The routine metabolic rate of mulloway (Argyrosomus japonicus: Sciaenidae) and yellowtail kingfish (Seriola lalandi: Carangidae) acclimated to six different temperatures

This study compared the mass-specific routine metabolic rate (RMR) of similar sized mulloway (Argyrosomus japonicus), a sedentary species, and yellowtail kingfish (Seriola lalandi), a highly active species, acclimated at one of several temperatures ranging from 10-35 degrees C. Respirometry was carried out in an open-top static system and RMR corrected for seawater-atmosphere O2 exchange using mass-balance equations. For both species RMR increased linearly with increasing temperature (T). RMR for mulloway was 5.78T-29.0 mg O2 kg(-0.8) h(-1) and for yellowtail kingfish was 12.11T-39.40 mg O2 kg(-0.8) h(-1). The factorial difference in RMR between mulloway and yellowtail kingfish ranged from 2.8 to 2.2 depending on temperature. The energetic cost of routine activity can be described as a function of temperature for mulloway as 1.93T-9.68 kJ kg(-0.8) day(-1) and for yellowtail kingfish as 4.04T-13.14 kJ kg(-0.8) day(-1). Over the full range of temperatures tested Q10 values were approximately 2 for both species while Q10 responses at each temperature increment varied considerably with mulloway and yellowtail kingfish displaying thermosensitivities indicative of each species respective niche habitat.
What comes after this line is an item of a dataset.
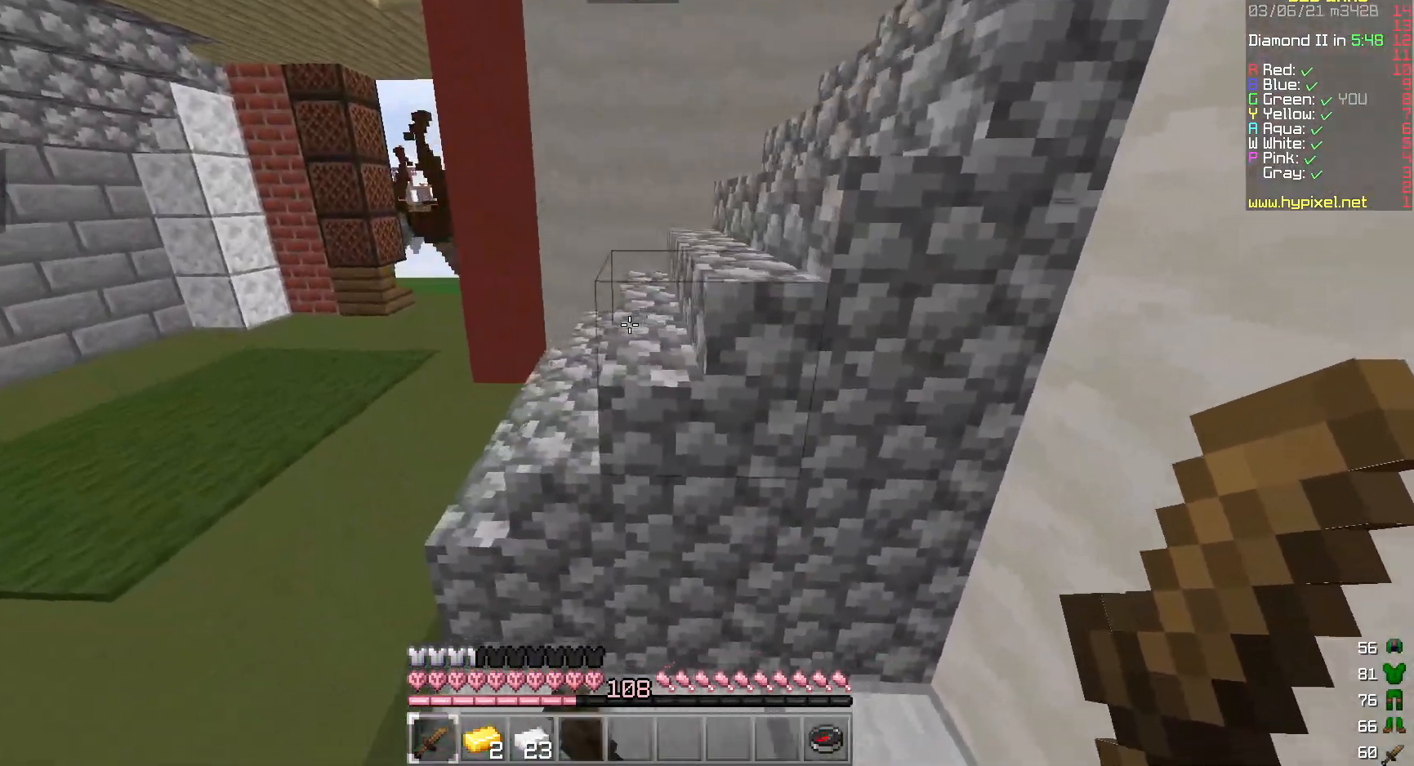
{"keys": ["d"], "mouse": [], "events": [[483, "d", "down"]]}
RMR for mulloway was least thermally dependent at 28.5 degrees C and for yellowtail kingfish at 22.8 degrees C. Activation energies (Ea) calculated from Arrhenius plots were not significantly different between mulloway (47.6 kJ mol(-1) and yellowtail kingfish (44.1 kJ mol(-1).
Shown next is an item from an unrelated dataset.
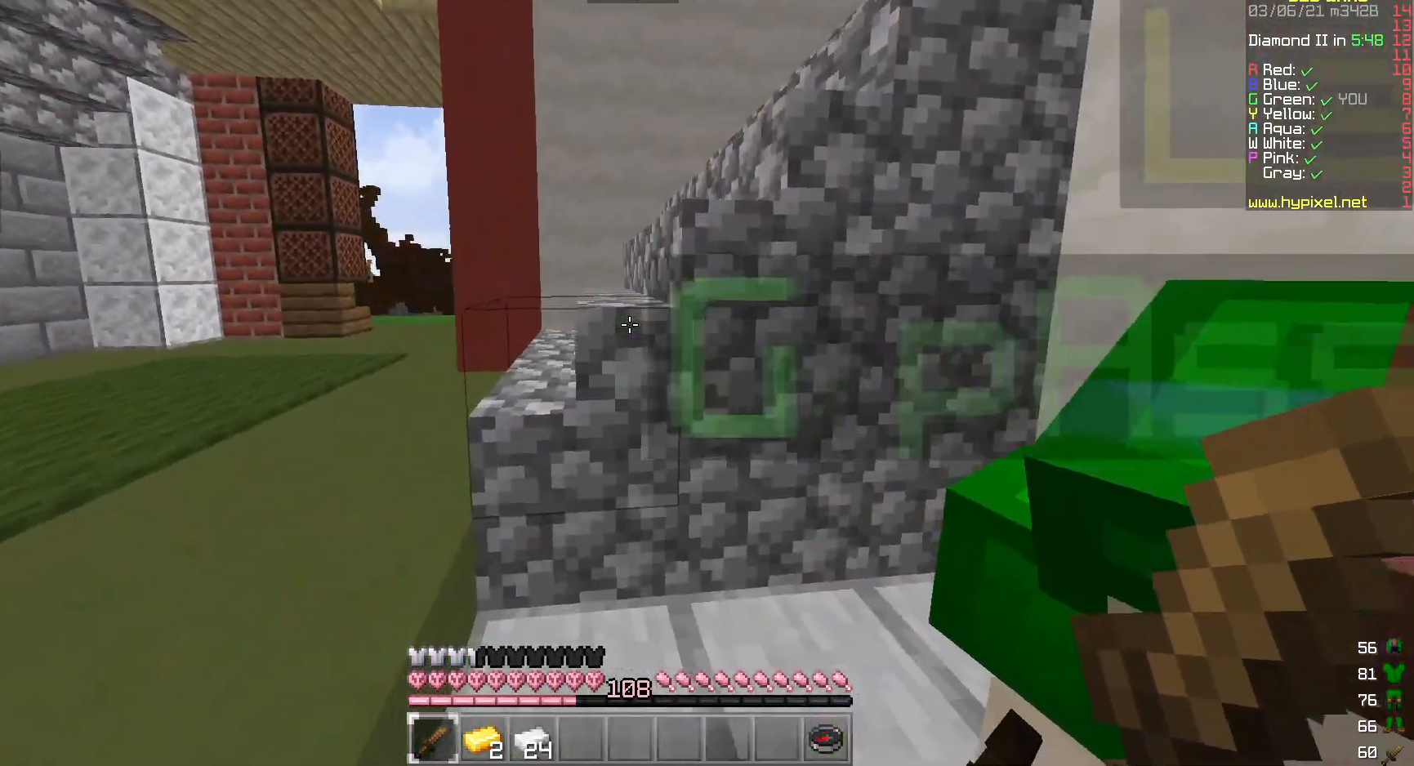
{"keys": ["d"], "mouse": [], "events": []}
The effect of temperature and body weight on the routine metabolic rate and postprandial metabolic response in mulloway, Argyrosomus japonicus.

Specific dynamic action (SDA) is the energy expended on the physiological processes associated with meal digestion and is strongly influenced by the characteristics of the meal and the body weight (BW) and temperature of the organism. This study assessed the effects of temperature and body weight on the routine metabolic rate (RMR) and postprandial metabolic response in mulloway, Argyrosomus japonicus. RMR and SDA were established at 3 temperatures (14, 20 and 26 degrees C). 5 size classes of mulloway ranging from 60 g to 1.14 kg were used to establish RMR with 3 of the 5 size classes (60, 120 and 240 g) used to establish SDA. The effect of body size on the mass-specific RMR (mg O(2) kg(-1) h(-1)) varied significantly depending on the temperature; there was a greater relative increase in the mass-specific RMR for smaller mulloway with increasing temperature. No statistical differences were found between the mass exponent (b) values at each temperature when tested against H(0): b=0.8. The gross RMR of mulloway (mg O(2) fish(-1) h(-1)) can be described as function of temperature (T; 14-26 degrees C) as: (0.0195T-0.0454)BW(g)(0.8) and the mass-specific RMR (mg O(2) kg(-1) h(-1)) can be described as: (21.042T-74.867)BW(g)(-0.2). Both SDA duration and time to peak SDA were influenced by temperature and body weight; SDA duration occurred within 41-89 h and peak time occurred within 17-38 h of feeding. The effect of body size on peak metabolic rate varied significantly depending on temperature, generally increasing with temperature and decreasing with increasing body size. Peak gross oxygen consumption (MO(2): mg O(2) fish(-1) h(-1)) scaled allometrically with BW. Temperature, but not body size, significantly affected SDA scope, although the difference was numerically small. There was a trend for MO(2) above RMR over the SDA period to increase with temperature; however, this was not statistically significant. The average proportion of energy expended over the SDA period (SDA coefficient) ranged from approximately 7-13% of the total DE intake while the proportion of total energy expended on SDA above RMR ranged from approximately 16-27%.